16 Blocks HD DVD

In these still early days of HD DVD, it's a little creepy that three of the releases have been films about bad cops: Assault on Precinct 13, Training Day (see below) and now 16 Blocks.

While you wouldn't know it from the length of its theatrical run or its critical reception, 16 Blocks is a terrific film and, for me, superior to the two others mentioned above. It's a modern film with old fashioned sensibilities. Hollywood's current preoccupation with the lead lining in every silver cloud sometimes gets old. 16 Blocks is the only movie in this bad-cop trilogy that left me feeling good about people.

Broken-down, bedraggled, and alcoholic cop Jack Mosley (Bruce Willis, looking every bit the part) is assigned an overtime mission to deliver a witness from lock-up to the courthouse. Things go awry very fast, in ways neither he nor we expect. This isn't a conventional action film, though there are some improbable action set pieces. This bothered a lot of critics who didn't seem troubled by the jaw-dropping coincidence that Training Day needed to make its plot work at all.

Willis, in my opinion, gives a more believable performance here than Denzel Washington's slightly over-the-top work in Training Day&##151;his Oscar for it notwithstanding. But it's Mos Def who turns in the best work here as the petty criminal/witness that Mosley is assigned to transfer. The voice that Def adopts for his motor- mouth character does grate quickly, but once I was drawn into the story its annoyance factor dropped considerably.
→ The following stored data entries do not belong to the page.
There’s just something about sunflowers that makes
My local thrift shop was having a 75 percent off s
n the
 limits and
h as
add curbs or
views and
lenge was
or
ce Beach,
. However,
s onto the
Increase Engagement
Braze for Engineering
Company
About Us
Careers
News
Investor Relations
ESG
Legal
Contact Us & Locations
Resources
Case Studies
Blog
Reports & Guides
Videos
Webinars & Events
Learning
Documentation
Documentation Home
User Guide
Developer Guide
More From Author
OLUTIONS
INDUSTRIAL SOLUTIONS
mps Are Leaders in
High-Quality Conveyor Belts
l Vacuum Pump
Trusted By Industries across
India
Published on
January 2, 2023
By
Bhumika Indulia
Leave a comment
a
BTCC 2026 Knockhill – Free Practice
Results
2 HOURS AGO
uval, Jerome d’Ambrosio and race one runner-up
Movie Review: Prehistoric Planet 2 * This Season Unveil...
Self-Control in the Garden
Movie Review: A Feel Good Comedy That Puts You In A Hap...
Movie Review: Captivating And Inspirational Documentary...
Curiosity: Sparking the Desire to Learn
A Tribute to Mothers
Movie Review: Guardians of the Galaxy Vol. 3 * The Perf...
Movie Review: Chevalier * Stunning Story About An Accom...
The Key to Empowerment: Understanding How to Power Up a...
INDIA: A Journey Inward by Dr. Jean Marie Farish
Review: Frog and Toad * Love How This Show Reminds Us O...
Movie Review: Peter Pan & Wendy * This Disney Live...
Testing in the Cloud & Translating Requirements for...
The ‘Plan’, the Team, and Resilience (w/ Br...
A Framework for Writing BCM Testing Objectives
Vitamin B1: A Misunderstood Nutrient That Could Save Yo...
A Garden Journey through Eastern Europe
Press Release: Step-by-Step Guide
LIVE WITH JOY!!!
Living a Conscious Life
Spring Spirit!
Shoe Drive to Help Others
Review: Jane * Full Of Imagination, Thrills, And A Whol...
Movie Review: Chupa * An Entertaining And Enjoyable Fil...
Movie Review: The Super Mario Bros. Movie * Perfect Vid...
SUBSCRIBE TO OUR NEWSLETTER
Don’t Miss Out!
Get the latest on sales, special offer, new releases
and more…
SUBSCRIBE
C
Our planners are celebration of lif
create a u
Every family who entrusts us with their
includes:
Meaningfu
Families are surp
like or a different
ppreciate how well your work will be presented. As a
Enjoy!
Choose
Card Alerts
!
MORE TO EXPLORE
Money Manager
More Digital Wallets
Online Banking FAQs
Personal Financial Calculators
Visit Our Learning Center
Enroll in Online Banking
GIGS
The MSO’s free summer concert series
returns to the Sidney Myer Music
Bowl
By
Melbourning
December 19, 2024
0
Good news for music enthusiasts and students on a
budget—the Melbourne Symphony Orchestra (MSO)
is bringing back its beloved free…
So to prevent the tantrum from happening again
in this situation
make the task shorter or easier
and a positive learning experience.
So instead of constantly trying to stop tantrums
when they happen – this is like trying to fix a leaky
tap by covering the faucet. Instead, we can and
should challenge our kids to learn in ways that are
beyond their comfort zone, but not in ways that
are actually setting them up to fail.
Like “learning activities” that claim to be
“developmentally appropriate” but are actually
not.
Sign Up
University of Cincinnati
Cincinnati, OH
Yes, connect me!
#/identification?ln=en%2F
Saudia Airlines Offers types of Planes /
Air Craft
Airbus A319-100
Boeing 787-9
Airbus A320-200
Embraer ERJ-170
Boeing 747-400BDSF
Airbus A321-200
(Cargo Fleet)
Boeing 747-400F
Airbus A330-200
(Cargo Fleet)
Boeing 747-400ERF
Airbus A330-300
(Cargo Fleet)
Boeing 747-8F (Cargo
This is one of the best-looking HD DVDs available. The picture is incredibly sharp yet still natural-looking. As with Training Day there was no apparent post-production tinkering with color or grain, and it's obvious that the in-camera footage was beautifully shot, including consistently spot-on focus. And there's none of the visible edge-enhancement that mars so many standard DVDs. Bottom line: I find it hard to criticize anything in the video transfer at all.

The audio is similarly superb, though not obviously showy. There are few attention-getting sound effects, and even the music is generally subdued. But everything sounds right. The dialog is clear and uncolored (there's one particularly striking scene in which it's is steered from the center channel to the left and right). The thousands of small, incidental, realistic sounds put you right in the center of the New York street scenes. And the ambience of locations as diverse as the inside of a squad car and a courthouse lobby all sound completely convincing.

This is one of the three HD DVD / DVD combo discs released so far by Warner (the other two are Rumor Has It and Firewall), with the HD DVD transfer on one side and a standard definition DVD transfer on the other. The format works well, though I do miss having a label on the disc. The standard definition DVD side looks very good for a DVD, but after watching the HD DVD version it's clearly a major step down in detail, particularly on a projection screen. The audio on the standard definition DVD side, while perfectly fine, lacks that final dash of air and openness on the HD DVD that separates the merely good from the real.

There's also an alternate ending included on the disc, which may be stitched seamlessly into the movie and watched instead of the theatrical version. It's very different. I'll say no more except for this complaint; the alternate ending is provided only in standard definition, and only on the SD side of the disc. So it may not be spliced into the HD version in any form. Why?

I do have reservations about the economics of combo discs, not to mention the pricing of new titles on HD DVD in general. (All three of the combo discs are recent films and not catalog titles). A list price of nearly $40 each for these titles is alarming—and not likely to help the format succeed. Fortunately, you can get these discs for under $30 on line, but still about $5 too high in my judgment. I want at least one of the new HD disc formats to survive and flourish, and I assume the industry does, too. But the market is very price sensitive, and if the studios treat these new products as an excuse to make a quick buck, they will both fail in a market where too many consumers think music and films should be free. That's a ridiculous expectation, of course, fed by rampant on-line music downloading. But as I've commented before, the best way to encourage sales is to make these new discs fully competitive in price with conventional DVDs. Treat them as golden geese and they'll lay lead eggs.

Video reviewed on a Yamaha DPX-1300 DLP projector, 78-inch wide Stewart Studiotek 130 screen, and Toshiba HD-A1 HD-DVD player set to 1080i. Audio reviewed using the player's digital audio output into on an Anthem D1 pre-pro, Parasound Halo amp, and Revel F52/C52/M22/B15 loudspeakers.